==== DATASET
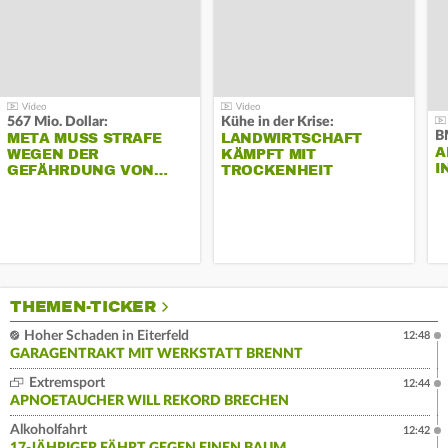
567 Mio. Dollar:
Kühe in der Krise:
B
META MUSS STRAFE
LANDWIRTSCHAFT
A
WEGEN DER
KÄMPFT MIT
I
GEFÄHRDUNG VON…
TROCKENHEIT
THEMEN-TICKER
Hoher Schaden in Eiterfeld
12:48
GARAGENTRAKT MIT WERKSTATT BRENNT
Extremsport
12:44
APNOETAUCHER WILL REKORD BRECHEN
Alkoholfahrt
12:42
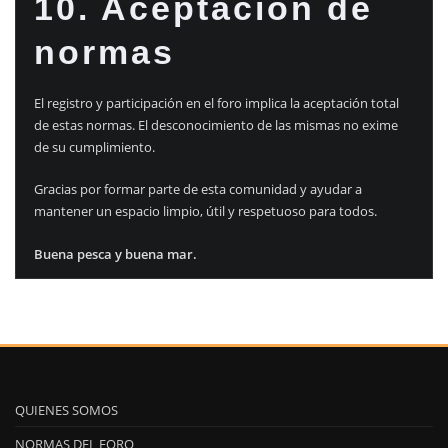
10. Aceptación de
normas
El registro y participación en el foro implica la aceptación total
de estas normas. El desconocimiento de las mismas no exime
de su cumplimiento.
Gracias por formar parte de esta comunidad y ayudar a
mantener un espacio limpio, útil y respetuoso para todos.
Buena pesca y buena mar.
QUIENES SOMOS
NORMAS DEL FORO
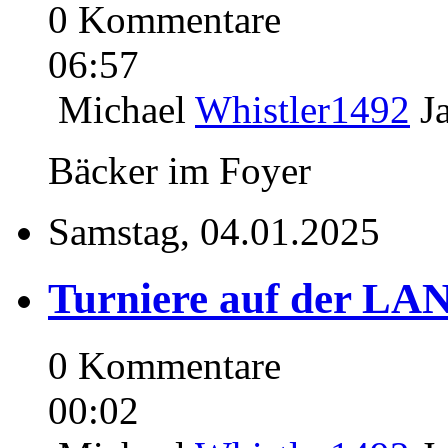
0 Kommentare
06:57
Michael
Whistler1492
J
Bäcker im Foyer
Samstag, 04.01.2025
Turniere auf der LAN
0 Kommentare
00:02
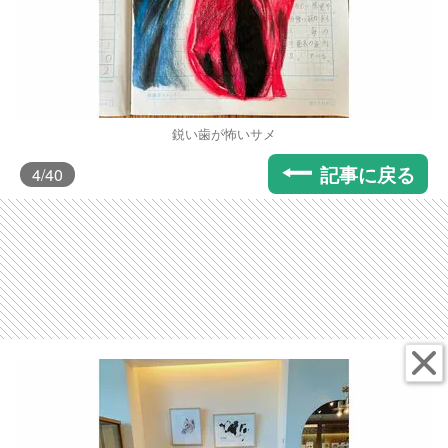
鋭い歯が怖いサメ
記事に戻る
4
/40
========
WHAT YOU NEED TO DO >>
Set down every entry above exactly as written, but skip the pictures.

YOUR RESPONSE >>
567 Mio. Dollar:
Kühe in der Krise:
B
META MUSS STRAFE
LANDWIRTSCHAFT
A
WEGEN DER
KÄMPFT MIT
I
GEFÄHRDUNG VON…
TROCKENHEIT
THEMEN-TICKER
Hoher Schaden in Eiterfeld
12:48
GARAGENTRAKT MIT WERKSTATT BRENNT
Extremsport
12:44
APNOETAUCHER WILL REKORD BRECHEN
Alkoholfahrt
12:42
10. Aceptación de
normas
El registro y participación en el foro implica la aceptación total
de estas normas. El desconocimiento de las mismas no exime
de su cumplimiento.
Gracias por formar parte de esta comunidad y ayudar a
mantener un espacio limpio, útil y respetuoso para todos.
Buena pesca y buena mar.
QUIENES SOMOS
NORMAS DEL FORO
0 Kommentare
06:57
Michael
Whistler1492
J
Bäcker im Foyer
Samstag, 04.01.2025
Turniere auf der LAN
0 Kommentare
00:02
鋭い歯が怖いサメ
記事に戻る
4
/40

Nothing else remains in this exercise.